# [Required work]
In the entries below, find each line bearing the string "wrist" and copy it.

# [Input]
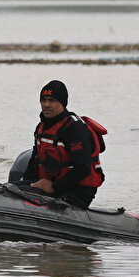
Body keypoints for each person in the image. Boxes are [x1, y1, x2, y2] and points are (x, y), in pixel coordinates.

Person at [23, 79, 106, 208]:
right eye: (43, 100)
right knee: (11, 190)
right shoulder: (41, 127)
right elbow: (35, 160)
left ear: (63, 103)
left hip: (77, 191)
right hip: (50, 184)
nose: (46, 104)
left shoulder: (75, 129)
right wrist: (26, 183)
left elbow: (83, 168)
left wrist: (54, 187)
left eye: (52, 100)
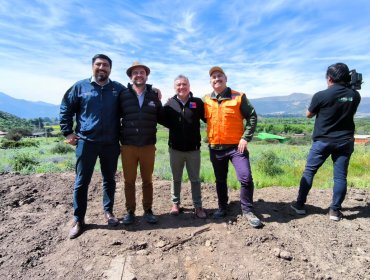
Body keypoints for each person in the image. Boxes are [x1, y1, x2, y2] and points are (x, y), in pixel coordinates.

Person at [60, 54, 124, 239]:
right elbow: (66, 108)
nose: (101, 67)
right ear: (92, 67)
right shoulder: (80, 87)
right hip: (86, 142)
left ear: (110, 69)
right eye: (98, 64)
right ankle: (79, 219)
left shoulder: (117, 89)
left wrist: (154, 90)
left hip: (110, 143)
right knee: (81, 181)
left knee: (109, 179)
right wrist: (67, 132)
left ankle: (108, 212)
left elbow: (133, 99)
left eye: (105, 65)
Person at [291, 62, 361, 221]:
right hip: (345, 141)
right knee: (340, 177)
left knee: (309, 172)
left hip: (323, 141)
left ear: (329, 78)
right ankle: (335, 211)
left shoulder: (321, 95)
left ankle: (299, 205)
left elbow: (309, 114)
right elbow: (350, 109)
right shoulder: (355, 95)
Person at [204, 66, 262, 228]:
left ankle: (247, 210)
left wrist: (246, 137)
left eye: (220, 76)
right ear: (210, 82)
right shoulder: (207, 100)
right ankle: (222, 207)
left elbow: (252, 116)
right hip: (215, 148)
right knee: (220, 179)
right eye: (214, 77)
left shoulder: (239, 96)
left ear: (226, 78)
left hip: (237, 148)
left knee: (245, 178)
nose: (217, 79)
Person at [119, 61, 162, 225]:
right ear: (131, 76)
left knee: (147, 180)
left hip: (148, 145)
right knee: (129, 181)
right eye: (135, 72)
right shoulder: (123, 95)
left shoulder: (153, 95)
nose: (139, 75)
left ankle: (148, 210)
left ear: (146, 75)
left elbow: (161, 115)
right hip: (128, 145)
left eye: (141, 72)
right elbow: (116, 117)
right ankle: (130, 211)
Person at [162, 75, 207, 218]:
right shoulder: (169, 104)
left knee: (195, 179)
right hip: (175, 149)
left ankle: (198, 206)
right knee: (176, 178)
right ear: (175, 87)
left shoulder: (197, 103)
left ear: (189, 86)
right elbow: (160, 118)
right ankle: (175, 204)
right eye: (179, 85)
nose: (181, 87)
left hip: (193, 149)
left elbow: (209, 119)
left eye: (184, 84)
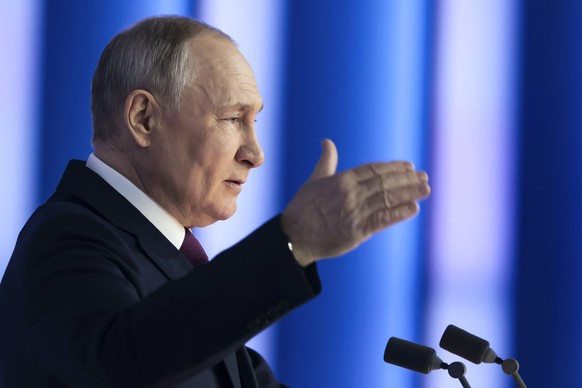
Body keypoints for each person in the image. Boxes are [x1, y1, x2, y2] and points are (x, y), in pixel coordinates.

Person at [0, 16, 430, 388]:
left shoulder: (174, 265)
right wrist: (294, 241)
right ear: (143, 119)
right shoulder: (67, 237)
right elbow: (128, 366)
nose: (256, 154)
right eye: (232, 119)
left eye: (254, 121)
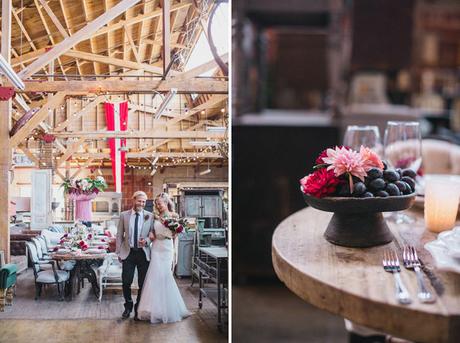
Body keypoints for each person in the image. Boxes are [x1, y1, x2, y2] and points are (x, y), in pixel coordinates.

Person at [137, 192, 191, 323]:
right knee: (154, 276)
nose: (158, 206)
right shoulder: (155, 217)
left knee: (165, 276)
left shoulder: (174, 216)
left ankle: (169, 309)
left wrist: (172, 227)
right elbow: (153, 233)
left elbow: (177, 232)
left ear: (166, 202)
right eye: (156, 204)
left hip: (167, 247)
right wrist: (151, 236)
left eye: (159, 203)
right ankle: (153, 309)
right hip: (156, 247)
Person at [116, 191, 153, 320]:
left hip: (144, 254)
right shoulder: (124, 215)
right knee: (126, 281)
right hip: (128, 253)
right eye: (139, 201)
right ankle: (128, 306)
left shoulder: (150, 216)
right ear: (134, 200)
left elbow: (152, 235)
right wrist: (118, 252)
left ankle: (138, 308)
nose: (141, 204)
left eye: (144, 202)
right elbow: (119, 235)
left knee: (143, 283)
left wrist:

# [Written reply]
right wrist: (26, 183)
left wrist: (54, 187)
left wrist: (154, 90)
right wrist: (67, 132)
left wrist: (246, 137)
right wrist: (294, 241)
left wrist: (172, 227)
right wrist: (151, 236)
right wrist: (118, 252)
left wrist:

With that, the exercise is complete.